Old attempt using norms:

I found the following interesting non-asymptotic bound:

Let $\|X\|_k = E[|X|^k]^{1/k}$ and use the triangle inequality $$\|X\|_k \le np + \|X-np\|_k.$$

To bound the second term, we use Latala's formula for sums of iid. random variables: $$\|X\|_k = \|\sum_i X_i - E[X_i]\|_k \lesssim \inf_{\max\{2,\frac kn\}\le s\le k} \frac ks \left(\frac nk\right)^{1/s} \|X_i - E[X_i]\|_s$$

For Bernoulli random variables with probability $p$: $\|B-p\|_k = \left(p (1-p)^k+(1-p) p^k\right)^{1/k} \le p^{1/k}$.

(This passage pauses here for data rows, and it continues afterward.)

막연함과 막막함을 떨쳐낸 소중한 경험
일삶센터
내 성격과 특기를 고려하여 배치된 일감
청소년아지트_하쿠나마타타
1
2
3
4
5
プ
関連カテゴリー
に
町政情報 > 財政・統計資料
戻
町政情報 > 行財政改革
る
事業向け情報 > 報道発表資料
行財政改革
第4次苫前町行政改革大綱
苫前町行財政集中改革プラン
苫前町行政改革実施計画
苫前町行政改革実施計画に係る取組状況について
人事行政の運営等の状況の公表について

Let $\beta = \frac{k}{np}$. We assume $k\le n$ and $np\ge 1$. Optimizing in Latala's we have

$$ \|X\|_k \lesssim \begin{cases} \sqrt{n p k} & \text{if $\beta < e$} \\ \frac{k}{\log\beta} & \text{if $\beta\ge e$}. \end{cases} $$

Putting it all together we have

$$ E\left[\left(\frac{X}{np}\right)^k\right] \le \begin{cases} (1 + C\sqrt{\frac{k}{np}})^k & \text{if $\beta < e$} \\ (1 + C\frac{k}{n p\log\beta})^k & \text{if $\beta\ge e$}. \end{cases} $$

In particular for $k = O((n p)^{1/3})$ we get $E(\frac{X}{np})^k=1 + O(k^3/(n p))$. This is not quite as good as the conjectured bound, but at least it is rigorous and works even when $p$ is also allowed to depend on $n$.

It also shows that the moments of $\frac{X}{np}-1$ are within a constant of the equivalent Gaussian, as long as $k < np$.

Likely one has to avoid the triangle inequality to show the stronger conjecture.